-- WHAT YOU SHOULD DO --
Looking at the data below, count the lines that contain the string "shows". Write only the total.

-- DATA PROVIDED --

********************

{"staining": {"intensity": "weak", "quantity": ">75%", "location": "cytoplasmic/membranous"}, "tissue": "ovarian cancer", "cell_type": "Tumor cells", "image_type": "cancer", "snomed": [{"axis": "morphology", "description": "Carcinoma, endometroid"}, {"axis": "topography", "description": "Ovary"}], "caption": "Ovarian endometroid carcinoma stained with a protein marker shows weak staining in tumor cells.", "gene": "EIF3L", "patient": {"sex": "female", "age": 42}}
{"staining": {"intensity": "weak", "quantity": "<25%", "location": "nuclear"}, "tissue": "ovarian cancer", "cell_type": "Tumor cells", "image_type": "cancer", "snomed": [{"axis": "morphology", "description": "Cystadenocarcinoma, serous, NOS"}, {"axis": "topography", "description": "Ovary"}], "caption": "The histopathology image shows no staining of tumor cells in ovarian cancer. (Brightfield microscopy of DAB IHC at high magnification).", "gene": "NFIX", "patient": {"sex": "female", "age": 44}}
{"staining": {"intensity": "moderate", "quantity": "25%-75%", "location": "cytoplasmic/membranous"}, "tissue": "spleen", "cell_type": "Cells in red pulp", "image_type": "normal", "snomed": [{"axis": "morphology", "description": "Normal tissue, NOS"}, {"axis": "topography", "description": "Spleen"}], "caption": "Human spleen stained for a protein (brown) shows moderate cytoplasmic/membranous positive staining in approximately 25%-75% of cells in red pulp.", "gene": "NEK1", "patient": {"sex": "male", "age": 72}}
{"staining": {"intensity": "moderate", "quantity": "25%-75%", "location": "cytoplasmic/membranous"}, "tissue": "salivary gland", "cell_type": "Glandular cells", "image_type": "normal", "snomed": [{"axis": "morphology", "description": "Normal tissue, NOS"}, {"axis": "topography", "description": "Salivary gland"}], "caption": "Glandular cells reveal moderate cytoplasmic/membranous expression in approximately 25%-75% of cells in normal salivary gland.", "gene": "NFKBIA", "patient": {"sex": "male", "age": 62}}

********************

-- ANSWER BELOW --
3